Invece la questione del Libano che Israele vorrebbe mangiarsi, ha fatto saltare tutto, anche perché mentre Tel Aviv bombarda a più non posso, facendo centinaia di vittime civili, sul terreno prende batoste ogni giorno da Hezbollah e dunque rischia di ottenere l’effetto contrario a quello immaginato nei sogni bagnati del suo imperialismo regionale. Chissà poi perché il Libano non avrebbe diritto alle proprie frontiere, mentre, altri invece sì, ma qui siamo nel campo delle regole a geometria variabile che sono una specialità occidentale. Se da una parte abbiamo classi dirigenti di un sistema in rapida degenerazione, ricattate e adagiate su un sistema che è ormai marcito, dall’altra abbiamo i burattini europei incapaci di prendere qualsiasi posizione e totalmente irresponsabili. La questione della guerra è infatti cruciale per molta parte del mondo, ma soprattutto per l’Europa che è impegnata in una guerra contro la Russia e ha pensato bene di combatterla rinunciando all’energia a basso costo che sono state alla base del suo sviluppo economico, un po’ come tagliarsi l’affare per far dispetto alla moglie. Questa follia già pesa enormemente, ma se l’aggressione contro l’Iran dovesse continuare a lungo e portare a un’implosione generale della produzione petrolifera e gasiera, ciò che resta dell’industria continentale sarebbe carne da macello e le stesse società sarebbero sconvolte da un’ondata di disoccupazione senza precedenti. Bisogna considerare che l’aumento dei prezzi dell’energia che abbiamo visto sinora sono il prodotto della speculazione su petrolio e gas già acquistati: certo qualche aumento dei prezzi c’è stato in corso d’opera, vale a dire durante il trasporto, in sostanza però si tratta del vecchio petrolio, quello nuovo costerà assai di più. Ma i burattini tacciono perché essenzialmente sono lobbisti degli interessi della finanza che da questa situazione trarrà vantaggi, almeno in un primo momento. E dire che i rapporti economici del nostro continente con Israele sono tali da poter facilmente convincere Tel Aviv che forse non è il caso di tirare troppo la corda: minacciare un embargo sull’import – export con Israele sarebbe un argomento molto forte. Ma loro zitti, pallidi, come morti che camminano. Ancora per poco, speriamo.
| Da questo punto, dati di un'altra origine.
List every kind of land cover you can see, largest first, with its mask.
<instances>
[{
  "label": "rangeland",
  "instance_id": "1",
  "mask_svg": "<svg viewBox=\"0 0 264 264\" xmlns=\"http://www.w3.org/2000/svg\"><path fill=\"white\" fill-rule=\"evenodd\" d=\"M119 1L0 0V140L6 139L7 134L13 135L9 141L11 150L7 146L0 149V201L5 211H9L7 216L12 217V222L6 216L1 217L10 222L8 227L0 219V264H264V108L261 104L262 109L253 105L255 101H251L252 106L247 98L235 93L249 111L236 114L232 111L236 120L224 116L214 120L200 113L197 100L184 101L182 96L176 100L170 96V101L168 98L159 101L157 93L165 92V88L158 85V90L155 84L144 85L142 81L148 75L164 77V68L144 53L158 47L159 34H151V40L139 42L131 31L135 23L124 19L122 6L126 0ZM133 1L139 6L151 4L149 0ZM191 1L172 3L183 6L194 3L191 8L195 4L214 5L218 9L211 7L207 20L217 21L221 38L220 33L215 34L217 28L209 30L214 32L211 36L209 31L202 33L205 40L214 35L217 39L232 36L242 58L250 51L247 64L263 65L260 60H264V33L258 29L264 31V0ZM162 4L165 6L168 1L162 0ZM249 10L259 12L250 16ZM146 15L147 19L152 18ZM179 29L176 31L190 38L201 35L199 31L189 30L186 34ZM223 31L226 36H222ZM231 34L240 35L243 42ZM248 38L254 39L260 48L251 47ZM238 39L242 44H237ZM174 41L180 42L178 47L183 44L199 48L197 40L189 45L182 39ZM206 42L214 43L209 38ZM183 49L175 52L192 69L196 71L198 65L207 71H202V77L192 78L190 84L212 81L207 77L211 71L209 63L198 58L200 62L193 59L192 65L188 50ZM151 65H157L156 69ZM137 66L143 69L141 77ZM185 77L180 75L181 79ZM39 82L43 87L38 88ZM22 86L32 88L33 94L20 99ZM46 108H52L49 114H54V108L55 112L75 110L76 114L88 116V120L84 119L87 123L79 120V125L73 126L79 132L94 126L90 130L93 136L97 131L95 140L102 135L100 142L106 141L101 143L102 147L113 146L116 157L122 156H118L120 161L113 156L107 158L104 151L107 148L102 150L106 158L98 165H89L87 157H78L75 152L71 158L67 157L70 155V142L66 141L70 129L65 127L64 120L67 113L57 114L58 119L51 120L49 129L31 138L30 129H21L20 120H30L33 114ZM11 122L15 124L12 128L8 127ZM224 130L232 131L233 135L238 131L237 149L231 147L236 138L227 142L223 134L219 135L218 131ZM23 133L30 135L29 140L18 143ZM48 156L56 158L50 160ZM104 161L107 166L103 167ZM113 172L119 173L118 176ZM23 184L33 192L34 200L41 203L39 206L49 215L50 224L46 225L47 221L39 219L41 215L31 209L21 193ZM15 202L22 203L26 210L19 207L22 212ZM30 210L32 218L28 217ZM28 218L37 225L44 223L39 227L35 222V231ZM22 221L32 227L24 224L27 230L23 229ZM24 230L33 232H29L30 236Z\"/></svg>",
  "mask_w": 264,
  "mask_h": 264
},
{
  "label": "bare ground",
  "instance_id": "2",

Ormai comunque la parola dell’America non vale un soldo bucato, è pressoché inutile fare accordi con Washington e di certo Teheran non ha nessuna voglia di farsi prendere in giro, il che rende più difficile qualsiasi pace. Tutto questo è talmente chiaro che persino il New York Times ha pubblicato un articolo in cui descrive l’Iran come un ” quarto centro di potere globale ” emergente, non una classica superpotenza, però un attore fondamentale negli assetti planetari. Piano piano stanno scoprendo il risultato finale delle loro azioni e ben presto Trump si renderà conto di non aver reso grande l’America, ma l’Iran. Uno strano destino per uno che è tornato alla Casa Bianca, convinto di riuscire a far scoppiare la pace e che si trova invece dalla parte del perdente in un’ennesima guerra.